Sie reichten Enrico das Gepäck an, der es leichthändig auf die Ladefläche warf. Als Letztes stand noch Malus Reisetasche vor der Einfahrt. Sie griff gerade danach, da fiel ihr Blick ins Innere der Werkstatt. Nur kurz sah sie einen kleinen, hageren Mann mit schwarzen Haaren, der schnell hinter einem Vorhang verschwand. Malu stutzte. Nein, das konnte unmöglich sein. Und doch hatte der Typ so ausgesehen wie Pedro, der noch vor zwei Wochen auf der Insel im Funkelsee die Pferde betreut hatte, mit der diese Señora Horapez Diamanten aus Jordanien geschmuggelt hatte. Derselbe Pedro, der dann mit der Beute verschwunden war, bevor die Polizei das Schmugglernest ausgehoben hatte. Malu schüttelte den Kopf, als wollte sie diese unsinnigen Gedanken vertreiben. Solche Zufälle gab es einfach nicht.
»Malu, jetzt komm schon«, riss Vincents Stimme sie aus den Gedanken. »Wir wollen los. Vamonos!«
Sie packte ihre Tasche und reichte sie Enrico, der Malu prüfend musterte (oder bildetet sie sich das ein?).
Vincent setzte sich auf den Beifahrersitz und Malu und Lea sanken in das weiche Polster der Rückbank. Lea seufzte. Das passte schon eher zu ihrer Vorstellung von angenehm reisen.

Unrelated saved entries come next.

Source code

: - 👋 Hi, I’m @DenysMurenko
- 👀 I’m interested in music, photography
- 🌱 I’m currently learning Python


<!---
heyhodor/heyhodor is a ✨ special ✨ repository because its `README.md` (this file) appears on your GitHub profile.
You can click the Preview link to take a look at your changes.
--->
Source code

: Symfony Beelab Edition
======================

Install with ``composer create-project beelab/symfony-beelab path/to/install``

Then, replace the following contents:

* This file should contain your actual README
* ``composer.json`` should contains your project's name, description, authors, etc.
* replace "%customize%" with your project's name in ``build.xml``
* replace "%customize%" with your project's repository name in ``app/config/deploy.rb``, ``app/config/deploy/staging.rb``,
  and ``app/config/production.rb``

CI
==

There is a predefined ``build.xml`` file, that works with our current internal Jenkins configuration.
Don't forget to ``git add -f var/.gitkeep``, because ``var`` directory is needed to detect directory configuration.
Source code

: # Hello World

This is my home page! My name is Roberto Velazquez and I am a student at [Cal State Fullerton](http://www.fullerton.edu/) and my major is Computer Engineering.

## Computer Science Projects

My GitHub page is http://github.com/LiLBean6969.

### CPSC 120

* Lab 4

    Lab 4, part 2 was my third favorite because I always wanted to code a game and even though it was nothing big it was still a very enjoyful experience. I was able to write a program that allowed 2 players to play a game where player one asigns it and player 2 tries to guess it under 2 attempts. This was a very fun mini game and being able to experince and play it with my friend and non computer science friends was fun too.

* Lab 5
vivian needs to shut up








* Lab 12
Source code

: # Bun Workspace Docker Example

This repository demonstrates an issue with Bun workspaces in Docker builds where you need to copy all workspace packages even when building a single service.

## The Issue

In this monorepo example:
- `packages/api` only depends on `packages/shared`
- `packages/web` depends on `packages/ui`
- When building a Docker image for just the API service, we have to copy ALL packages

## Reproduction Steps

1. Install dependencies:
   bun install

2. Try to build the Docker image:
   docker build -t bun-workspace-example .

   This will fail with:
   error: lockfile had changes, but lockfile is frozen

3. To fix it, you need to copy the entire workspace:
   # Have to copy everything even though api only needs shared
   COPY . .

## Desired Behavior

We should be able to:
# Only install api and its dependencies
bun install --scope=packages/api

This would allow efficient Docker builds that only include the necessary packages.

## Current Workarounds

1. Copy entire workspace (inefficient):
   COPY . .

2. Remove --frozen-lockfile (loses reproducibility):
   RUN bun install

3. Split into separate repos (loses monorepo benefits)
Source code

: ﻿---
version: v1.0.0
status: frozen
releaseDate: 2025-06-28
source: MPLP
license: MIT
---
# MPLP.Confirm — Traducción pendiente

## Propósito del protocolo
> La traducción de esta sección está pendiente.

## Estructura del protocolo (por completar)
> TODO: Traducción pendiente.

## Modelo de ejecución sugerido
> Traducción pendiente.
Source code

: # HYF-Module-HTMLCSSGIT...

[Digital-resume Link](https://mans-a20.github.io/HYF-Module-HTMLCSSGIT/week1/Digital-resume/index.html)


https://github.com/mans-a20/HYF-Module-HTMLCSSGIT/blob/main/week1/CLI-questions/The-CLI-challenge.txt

Als dann noch die Klimaanlage angelaufen war, wurde es richtig gemütlich, auch wenn sie kein Wort von dem enthusiastischen Geplapper ihres Fahrers verstanden. Hauptsache, er wusste den Weg.
Die Landschaft bot wenig Abwechslung, immer die gleichen kargen Hügel, durch die sich die schmale Straße wand, ab und an eine Gruppe Bäume und Sträucher und dazwischen immer wieder braune und schwarze Rinder mit mächtigen Hörnern. Dann änderte sich das Bild, die Wiesen wurden grüner (ein bisschen zumindest) und lange Holzzäune unterteilten die Weiden.